Bir “Mavi Gözlü Dev” vardı bu dünyada.Tanrı onunla vatandaş olma şansını bize verdi.Çok beğenmişlik edip elimizin tersiyle ittik bu şansı.Öyle bir hırsa kapıldık ki;onun aşk şiirlerinde bile ona komünist yaftası yapıştırdık.Söylediği her sözde bir anarşi arayışı içine girdik.Oysa o kendi memleketine,kendi evine şiirler yazmak istiyordu.Tanımadığı şehirlerde kalmak zorunda olduğu nemli otel odalarına değil.Cadı avına çıkmış gibi kapitalist,anarşist dediğimiz aydınların peşinden teneke çalarak kovaladık onları.Böyle geçti bir Nazım’da…
Birde türkülerimizin asi çocuğu Ahmet KAYA vardı. Şarkı söylemek istedi diye insan vatan haini ilan edilir mi,demeyin?Bizim ülkemizde ediliyor.Başka bir dilde şarkı söylemek istediği için onu da kovduk.Madem dilimiz o kadar üstün neden uluslar arası yarışmalarda ülkemizi İngilizceyle temsil ediyoruz.Neden böyle kararlar aldıkları için sorumluları vatan haini ilan etmiyoruz.Belki de korktuğumuzdandır.
Hepsini teker teker kovduk.”HAİN” dedik.Ölülerinin bile doğdukları topraklara gelmelerine izin vermedik.Ama işin garip yanı sadece bedenlerini kovduk.Onları kovan devlet halkın zihinlerinden ne onları silebildi ne eserlerini.Onlar halkın kalbinde yaşamaya devam etti.Yani onları gerçek anlamda kovacak cesaretimiz bile yok.Yaptığımızın devamını getiremeyecek kadar aciziz.

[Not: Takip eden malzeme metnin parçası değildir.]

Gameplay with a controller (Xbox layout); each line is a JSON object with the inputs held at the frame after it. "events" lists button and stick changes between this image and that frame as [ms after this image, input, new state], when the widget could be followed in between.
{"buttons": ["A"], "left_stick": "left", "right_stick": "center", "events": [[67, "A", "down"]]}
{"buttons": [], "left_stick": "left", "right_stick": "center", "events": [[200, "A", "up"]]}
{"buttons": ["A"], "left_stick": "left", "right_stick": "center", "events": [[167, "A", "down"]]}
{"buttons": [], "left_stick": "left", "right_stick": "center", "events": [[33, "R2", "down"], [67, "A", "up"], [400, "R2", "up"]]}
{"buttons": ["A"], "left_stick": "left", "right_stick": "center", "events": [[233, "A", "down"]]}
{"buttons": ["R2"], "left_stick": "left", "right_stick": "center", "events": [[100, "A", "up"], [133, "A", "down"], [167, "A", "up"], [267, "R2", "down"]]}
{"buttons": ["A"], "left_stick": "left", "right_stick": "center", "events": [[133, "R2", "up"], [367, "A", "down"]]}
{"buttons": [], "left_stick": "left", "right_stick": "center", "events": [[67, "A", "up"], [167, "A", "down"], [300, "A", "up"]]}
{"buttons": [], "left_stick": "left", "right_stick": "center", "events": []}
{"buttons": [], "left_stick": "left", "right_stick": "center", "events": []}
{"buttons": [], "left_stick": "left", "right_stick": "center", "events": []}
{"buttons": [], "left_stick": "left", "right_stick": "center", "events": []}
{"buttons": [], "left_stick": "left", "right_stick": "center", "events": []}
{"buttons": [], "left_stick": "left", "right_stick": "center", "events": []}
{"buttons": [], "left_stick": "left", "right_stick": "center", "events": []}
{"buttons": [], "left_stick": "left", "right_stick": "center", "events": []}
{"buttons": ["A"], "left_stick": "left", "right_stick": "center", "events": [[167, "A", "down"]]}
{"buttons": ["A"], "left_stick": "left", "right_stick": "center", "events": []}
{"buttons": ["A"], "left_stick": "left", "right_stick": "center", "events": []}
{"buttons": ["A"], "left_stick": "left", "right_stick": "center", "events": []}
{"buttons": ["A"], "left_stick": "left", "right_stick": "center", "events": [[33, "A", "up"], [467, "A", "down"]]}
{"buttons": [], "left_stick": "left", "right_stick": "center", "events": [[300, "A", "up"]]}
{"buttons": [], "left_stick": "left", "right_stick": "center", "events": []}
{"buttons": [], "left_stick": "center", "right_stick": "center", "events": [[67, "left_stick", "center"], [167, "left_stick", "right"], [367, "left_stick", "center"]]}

Sırf oy kaygısına Ahmet KAYA’nın,Nazım’ın,Yılmaz GÜNEY’in ve daha nicelerinin yıllar önce söylediklerini başbakan daha bugün söyleyebildi.Olsun oda bir kazanımdır.Umarım bu söylediklerinin arkasında durabilme cesaretini gösterebilir.Yoksa bu da yeni bir malzeme bulununca unutulup gider.Tek dileğimiz bu sözlerin arkasında durulması ve bir an önce o aydınlarımızın kemiklerinin de olsa doğdukları topraklara getirilip şereflerinin iade edilmesidir.
Hainler ve Kahramanlar
Bu yazıyı sayın başbakan sözde demokratik açılım için yatığı nutuklarda Nazım Hikmet'i,Ahmet Kaya'yı andığında yazdım.Yılarca bu sanatçılarımız dışlandı tek istediğim onların adlarının,fikirlerinin siyaset adına sömürülmekten vazgeçilmesidir.gerçekten bizim değerlerimiz oldukları için adları zikredilsin başka şeyler için değil.